TASK DESCRIPTION: From the records below, please return each line that holds the word "surface".

Records from a dataset:
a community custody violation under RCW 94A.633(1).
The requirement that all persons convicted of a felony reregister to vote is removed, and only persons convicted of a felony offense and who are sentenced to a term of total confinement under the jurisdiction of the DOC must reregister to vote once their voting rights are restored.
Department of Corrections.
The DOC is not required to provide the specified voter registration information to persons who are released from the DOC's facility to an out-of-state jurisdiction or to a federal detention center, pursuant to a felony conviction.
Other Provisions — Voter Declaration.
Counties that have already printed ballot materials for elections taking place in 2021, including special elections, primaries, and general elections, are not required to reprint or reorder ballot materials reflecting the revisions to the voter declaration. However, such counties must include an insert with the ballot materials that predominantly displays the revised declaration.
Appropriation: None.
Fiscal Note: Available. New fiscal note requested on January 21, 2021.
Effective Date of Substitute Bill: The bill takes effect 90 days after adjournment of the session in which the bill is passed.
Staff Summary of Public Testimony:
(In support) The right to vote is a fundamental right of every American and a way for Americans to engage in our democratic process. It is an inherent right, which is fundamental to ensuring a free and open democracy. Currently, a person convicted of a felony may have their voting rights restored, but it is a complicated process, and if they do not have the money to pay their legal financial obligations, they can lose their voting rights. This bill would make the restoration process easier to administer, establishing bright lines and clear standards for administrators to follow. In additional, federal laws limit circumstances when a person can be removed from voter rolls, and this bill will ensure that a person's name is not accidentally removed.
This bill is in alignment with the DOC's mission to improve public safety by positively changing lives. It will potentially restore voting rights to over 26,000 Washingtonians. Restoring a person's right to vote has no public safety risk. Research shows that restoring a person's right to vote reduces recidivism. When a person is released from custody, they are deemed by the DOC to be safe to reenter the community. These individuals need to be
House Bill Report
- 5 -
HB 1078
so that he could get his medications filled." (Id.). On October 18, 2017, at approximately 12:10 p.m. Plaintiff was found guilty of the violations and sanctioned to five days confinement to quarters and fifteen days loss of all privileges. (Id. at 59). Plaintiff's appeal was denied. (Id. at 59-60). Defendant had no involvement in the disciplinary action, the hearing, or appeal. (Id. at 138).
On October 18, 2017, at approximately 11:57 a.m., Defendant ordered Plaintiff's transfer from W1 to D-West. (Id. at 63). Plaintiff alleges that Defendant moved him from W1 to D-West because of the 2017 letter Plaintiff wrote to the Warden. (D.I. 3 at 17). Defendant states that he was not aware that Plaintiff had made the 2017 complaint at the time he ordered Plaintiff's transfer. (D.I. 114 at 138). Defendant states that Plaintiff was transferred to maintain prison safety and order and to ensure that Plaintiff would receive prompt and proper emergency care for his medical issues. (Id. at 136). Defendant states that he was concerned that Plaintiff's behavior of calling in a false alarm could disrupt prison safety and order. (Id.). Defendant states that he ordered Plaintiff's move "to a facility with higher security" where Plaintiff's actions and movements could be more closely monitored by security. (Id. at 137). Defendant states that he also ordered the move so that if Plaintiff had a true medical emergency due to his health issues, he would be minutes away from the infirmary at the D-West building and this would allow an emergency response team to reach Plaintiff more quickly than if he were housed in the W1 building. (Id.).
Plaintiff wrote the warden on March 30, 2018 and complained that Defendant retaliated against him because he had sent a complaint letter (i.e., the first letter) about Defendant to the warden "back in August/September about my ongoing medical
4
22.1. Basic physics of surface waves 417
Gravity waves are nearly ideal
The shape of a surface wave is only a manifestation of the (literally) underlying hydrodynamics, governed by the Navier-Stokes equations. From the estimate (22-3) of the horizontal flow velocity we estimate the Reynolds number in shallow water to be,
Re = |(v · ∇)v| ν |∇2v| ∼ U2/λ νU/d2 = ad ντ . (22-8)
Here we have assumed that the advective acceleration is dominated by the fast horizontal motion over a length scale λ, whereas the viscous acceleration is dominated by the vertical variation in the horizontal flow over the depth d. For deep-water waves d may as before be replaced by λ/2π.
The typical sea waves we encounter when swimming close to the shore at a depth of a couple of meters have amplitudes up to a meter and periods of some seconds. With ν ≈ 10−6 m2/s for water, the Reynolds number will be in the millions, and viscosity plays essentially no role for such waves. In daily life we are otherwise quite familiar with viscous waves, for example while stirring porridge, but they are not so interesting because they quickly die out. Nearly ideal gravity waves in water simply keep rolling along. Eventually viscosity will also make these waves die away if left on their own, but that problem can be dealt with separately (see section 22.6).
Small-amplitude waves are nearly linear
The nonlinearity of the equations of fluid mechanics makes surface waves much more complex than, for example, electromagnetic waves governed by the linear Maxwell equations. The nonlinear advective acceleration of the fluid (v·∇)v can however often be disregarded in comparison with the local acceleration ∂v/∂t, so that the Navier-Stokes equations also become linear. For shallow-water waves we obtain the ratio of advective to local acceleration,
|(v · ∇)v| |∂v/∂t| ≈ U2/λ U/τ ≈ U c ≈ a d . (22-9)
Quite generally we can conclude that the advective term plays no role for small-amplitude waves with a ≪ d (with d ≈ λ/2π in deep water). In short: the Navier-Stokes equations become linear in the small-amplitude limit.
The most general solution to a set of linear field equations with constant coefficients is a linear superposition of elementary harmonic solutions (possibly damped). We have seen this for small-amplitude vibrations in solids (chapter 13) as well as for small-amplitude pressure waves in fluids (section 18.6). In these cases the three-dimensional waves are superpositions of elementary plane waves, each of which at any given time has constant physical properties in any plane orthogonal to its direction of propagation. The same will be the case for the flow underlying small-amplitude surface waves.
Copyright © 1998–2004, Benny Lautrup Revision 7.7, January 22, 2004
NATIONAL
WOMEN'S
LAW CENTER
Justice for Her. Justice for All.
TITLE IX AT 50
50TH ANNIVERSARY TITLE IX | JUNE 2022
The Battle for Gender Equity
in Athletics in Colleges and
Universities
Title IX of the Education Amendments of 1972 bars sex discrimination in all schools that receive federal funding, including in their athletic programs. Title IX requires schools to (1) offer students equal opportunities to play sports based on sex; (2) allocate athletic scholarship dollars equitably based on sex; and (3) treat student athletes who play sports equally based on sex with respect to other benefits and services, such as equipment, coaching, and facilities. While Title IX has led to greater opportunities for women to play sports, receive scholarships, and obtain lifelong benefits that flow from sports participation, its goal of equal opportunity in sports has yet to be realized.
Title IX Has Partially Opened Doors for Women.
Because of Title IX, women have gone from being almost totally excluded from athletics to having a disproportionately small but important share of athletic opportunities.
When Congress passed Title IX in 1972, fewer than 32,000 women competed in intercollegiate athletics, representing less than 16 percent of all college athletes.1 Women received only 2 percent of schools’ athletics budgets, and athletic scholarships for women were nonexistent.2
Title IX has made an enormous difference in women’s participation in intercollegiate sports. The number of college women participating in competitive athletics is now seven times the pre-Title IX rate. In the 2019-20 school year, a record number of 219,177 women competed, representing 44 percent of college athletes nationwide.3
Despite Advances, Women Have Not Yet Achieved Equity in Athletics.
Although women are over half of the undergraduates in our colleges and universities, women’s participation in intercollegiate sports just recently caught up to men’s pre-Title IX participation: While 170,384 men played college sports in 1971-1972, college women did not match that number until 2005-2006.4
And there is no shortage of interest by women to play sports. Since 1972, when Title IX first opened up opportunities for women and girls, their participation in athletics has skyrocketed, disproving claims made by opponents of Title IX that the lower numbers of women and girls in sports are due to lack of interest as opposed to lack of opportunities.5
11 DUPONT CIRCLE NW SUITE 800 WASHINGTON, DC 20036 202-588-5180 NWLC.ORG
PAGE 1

EXERCISE SOLUTION:
22.1. Basic physics of surface waves 417
The shape of a surface wave is only a manifestation of the (literally) underlying hydrodynamics, governed by the Navier-Stokes equations. From the estimate (22-3) of the horizontal flow velocity we estimate the Reynolds number in shallow water to be,
The nonlinearity of the equations of fluid mechanics makes surface waves much more complex than, for example, electromagnetic waves governed by the linear Maxwell equations. The nonlinear advective acceleration of the fluid (v·∇)v can however often be disregarded in comparison with the local acceleration ∂v/∂t, so that the Navier-Stokes equations also become linear. For shallow-water waves we obtain the ratio of advective to local acceleration,
The most general solution to a set of linear field equations with constant coefficients is a linear superposition of elementary harmonic solutions (possibly damped). We have seen this for small-amplitude vibrations in solids (chapter 13) as well as for small-amplitude pressure waves in fluids (section 18.6). In these cases the three-dimensional waves are superpositions of elementary plane waves, each of which at any given time has constant physical properties in any plane orthogonal to its direction of propagation. The same will be the case for the flow underlying small-amplitude surface waves.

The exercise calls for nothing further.